## Work instruction
Return exactly those lines of the material below that fall between the line holding "exemples de Fender" and the line holding "Fizik // Physics // Physik // علوم فيزيائية", inclusive.

## Records for this task

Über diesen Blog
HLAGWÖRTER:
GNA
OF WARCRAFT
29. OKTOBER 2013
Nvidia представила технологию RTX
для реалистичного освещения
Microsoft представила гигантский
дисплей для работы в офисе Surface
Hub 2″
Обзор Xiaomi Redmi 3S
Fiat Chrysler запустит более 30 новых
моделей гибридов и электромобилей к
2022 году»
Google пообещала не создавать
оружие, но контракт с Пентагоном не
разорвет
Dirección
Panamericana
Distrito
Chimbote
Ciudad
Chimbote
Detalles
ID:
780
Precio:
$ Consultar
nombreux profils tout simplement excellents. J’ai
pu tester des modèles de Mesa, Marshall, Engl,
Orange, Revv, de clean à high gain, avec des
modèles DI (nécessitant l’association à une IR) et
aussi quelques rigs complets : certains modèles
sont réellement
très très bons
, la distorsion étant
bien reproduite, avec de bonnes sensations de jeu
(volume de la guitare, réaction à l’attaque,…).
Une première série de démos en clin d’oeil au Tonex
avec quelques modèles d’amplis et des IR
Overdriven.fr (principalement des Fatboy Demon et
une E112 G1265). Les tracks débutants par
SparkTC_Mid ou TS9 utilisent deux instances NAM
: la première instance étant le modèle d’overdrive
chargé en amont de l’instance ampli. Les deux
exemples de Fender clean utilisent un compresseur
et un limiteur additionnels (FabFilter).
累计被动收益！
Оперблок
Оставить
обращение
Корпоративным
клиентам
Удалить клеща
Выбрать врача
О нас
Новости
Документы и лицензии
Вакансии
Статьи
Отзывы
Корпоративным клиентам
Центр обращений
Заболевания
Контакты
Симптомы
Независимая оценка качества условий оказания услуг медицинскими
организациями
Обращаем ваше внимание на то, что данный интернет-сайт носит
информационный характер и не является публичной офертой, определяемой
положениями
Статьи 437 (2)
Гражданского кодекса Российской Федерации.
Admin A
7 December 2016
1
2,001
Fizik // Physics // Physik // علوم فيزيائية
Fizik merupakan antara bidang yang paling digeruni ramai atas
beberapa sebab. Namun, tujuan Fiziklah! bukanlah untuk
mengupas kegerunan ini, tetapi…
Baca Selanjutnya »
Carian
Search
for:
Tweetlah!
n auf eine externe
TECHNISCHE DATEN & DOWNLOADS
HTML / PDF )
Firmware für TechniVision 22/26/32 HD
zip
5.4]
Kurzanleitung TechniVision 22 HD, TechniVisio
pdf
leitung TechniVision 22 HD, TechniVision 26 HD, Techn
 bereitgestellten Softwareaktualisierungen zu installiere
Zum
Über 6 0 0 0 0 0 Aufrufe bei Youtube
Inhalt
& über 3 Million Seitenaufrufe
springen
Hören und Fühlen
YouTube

## Reply
exemples de Fender clean utilisent un compresseur
et un limiteur additionnels (FabFilter).
累计被动收益！
Оперблок
Оставить
обращение
Корпоративным
клиентам
Удалить клеща
Выбрать врача
О нас
Новости
Документы и лицензии
Вакансии
Статьи
Отзывы
Корпоративным клиентам
Центр обращений
Заболевания
Контакты
Симптомы
Независимая оценка качества условий оказания услуг медицинскими
организациями
Обращаем ваше внимание на то, что данный интернет-сайт носит
информационный характер и не является публичной офертой, определяемой
положениями
Статьи 437 (2)
Гражданского кодекса Российской Федерации.
Admin A
7 December 2016
1
2,001
Fizik // Physics // Physik // علوم فيزيائية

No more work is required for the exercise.